### Stated task:
Copy out the records from the line containing "Q: How many piping" through the end, leaving out the pictures.

* Begin Extracted material *

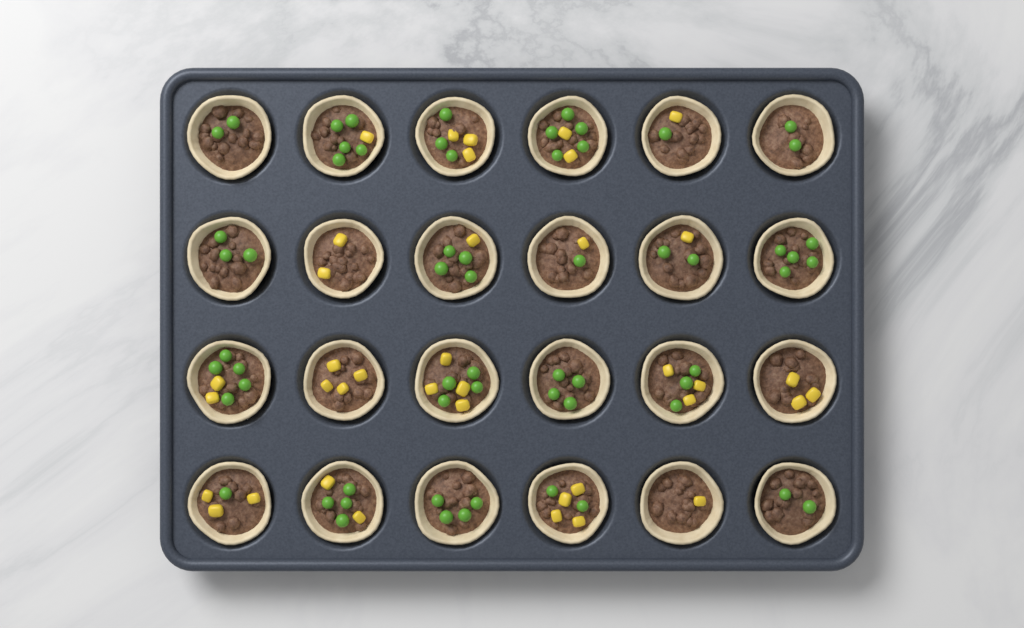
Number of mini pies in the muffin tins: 24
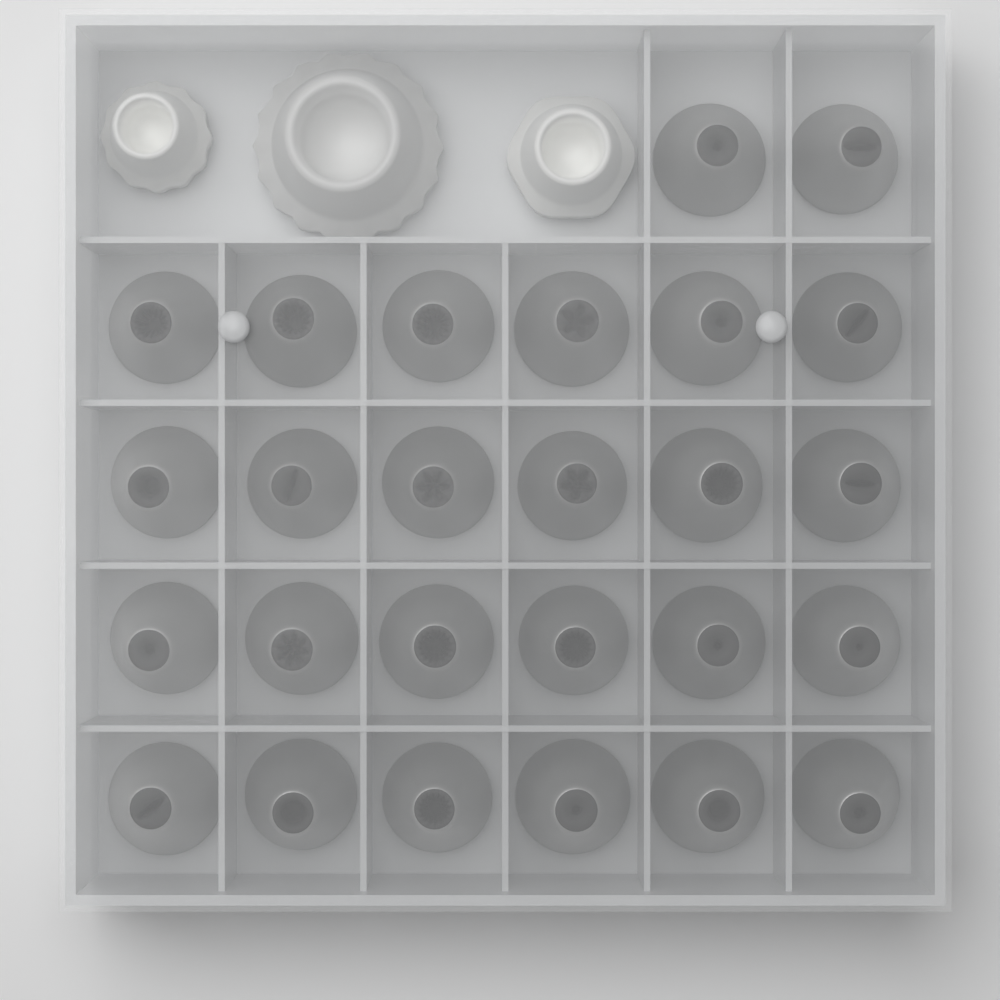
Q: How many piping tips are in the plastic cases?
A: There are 26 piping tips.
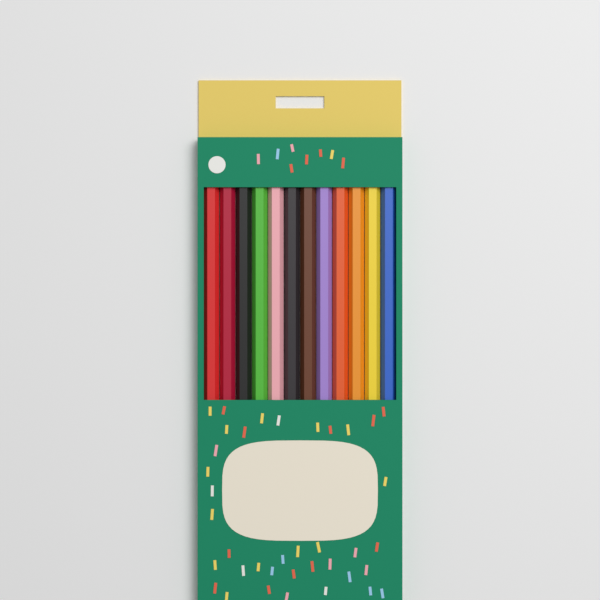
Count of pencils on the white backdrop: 12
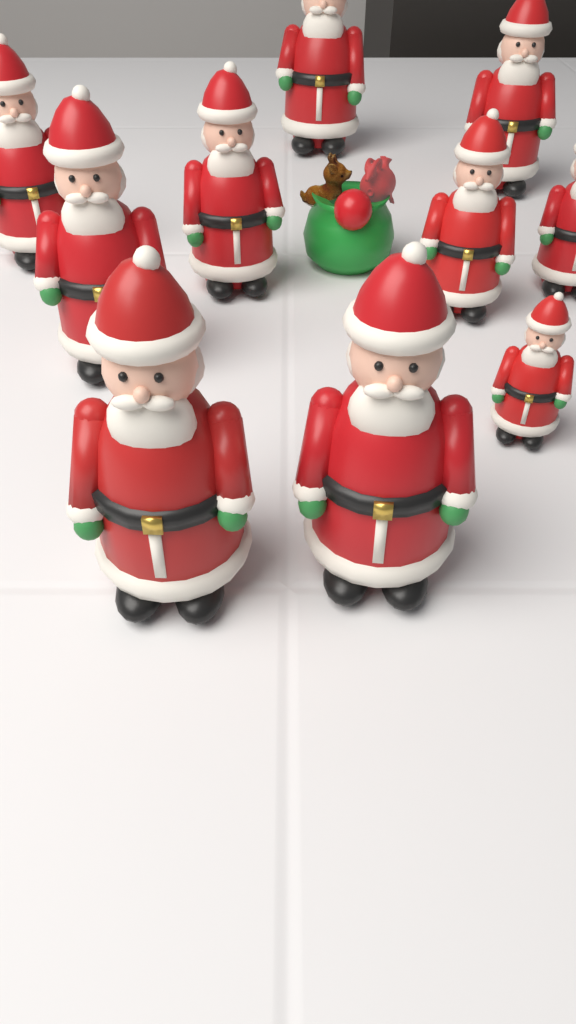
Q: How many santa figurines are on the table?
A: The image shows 10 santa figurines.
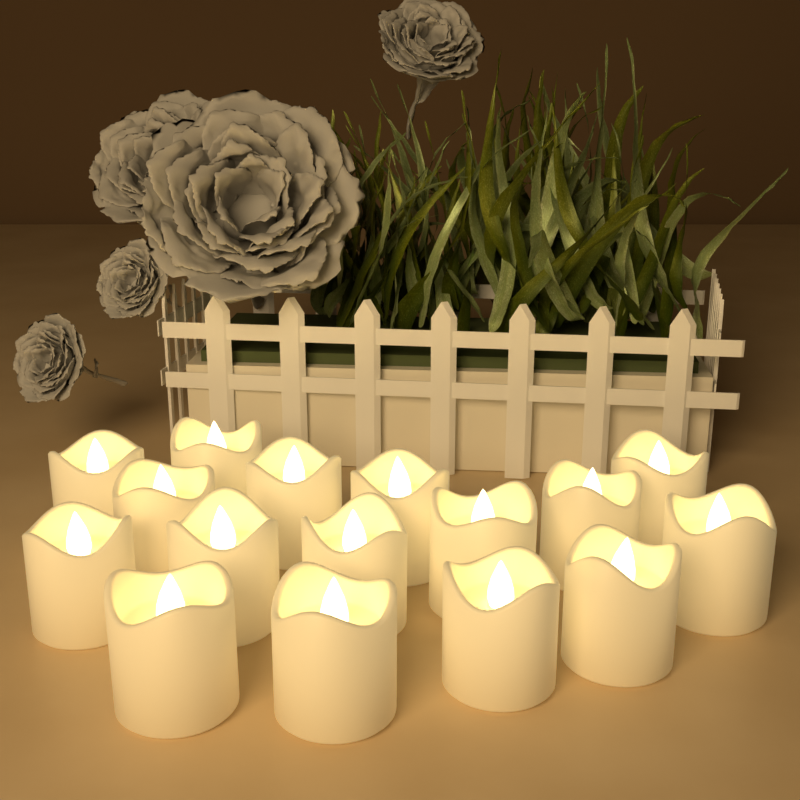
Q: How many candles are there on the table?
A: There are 16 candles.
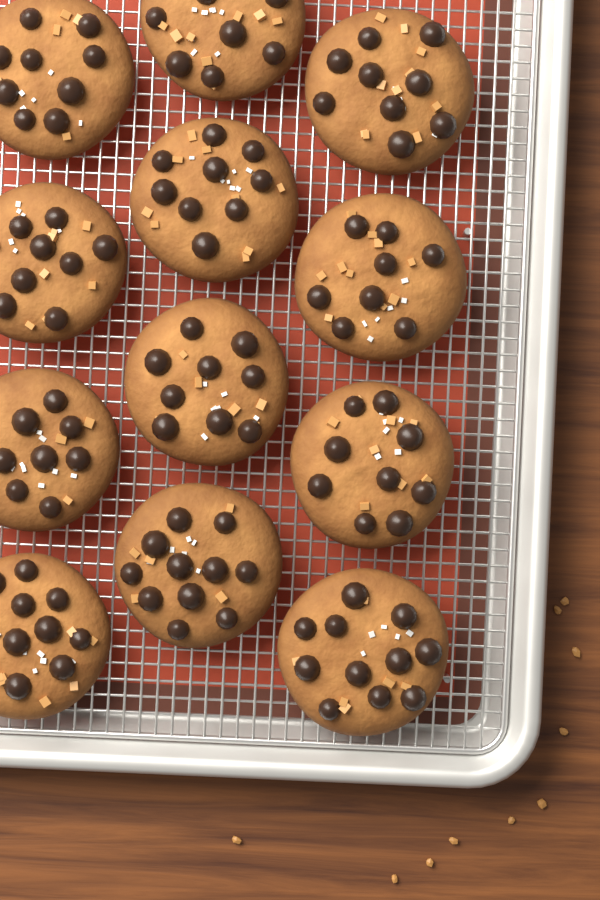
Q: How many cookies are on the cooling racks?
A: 12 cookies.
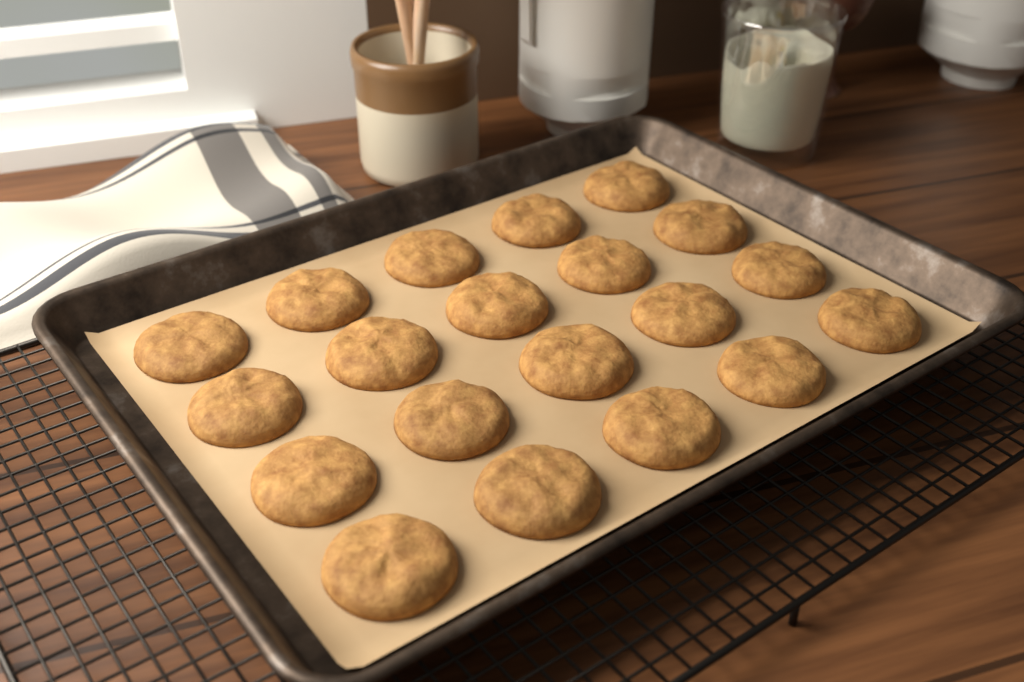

* End Extracted material *

### Solution to this exercise:
Q: How many piping tips are in the plastic cases?
A: There are 26 piping tips.
Count of pencils on the white backdrop: 12
Q: How many santa figurines are on the table?
A: The image shows 10 santa figurines.
Q: How many candles are there on the table?
A: There are 16 candles.
Q: How many cookies are on the cooling racks?
A: 12 cookies.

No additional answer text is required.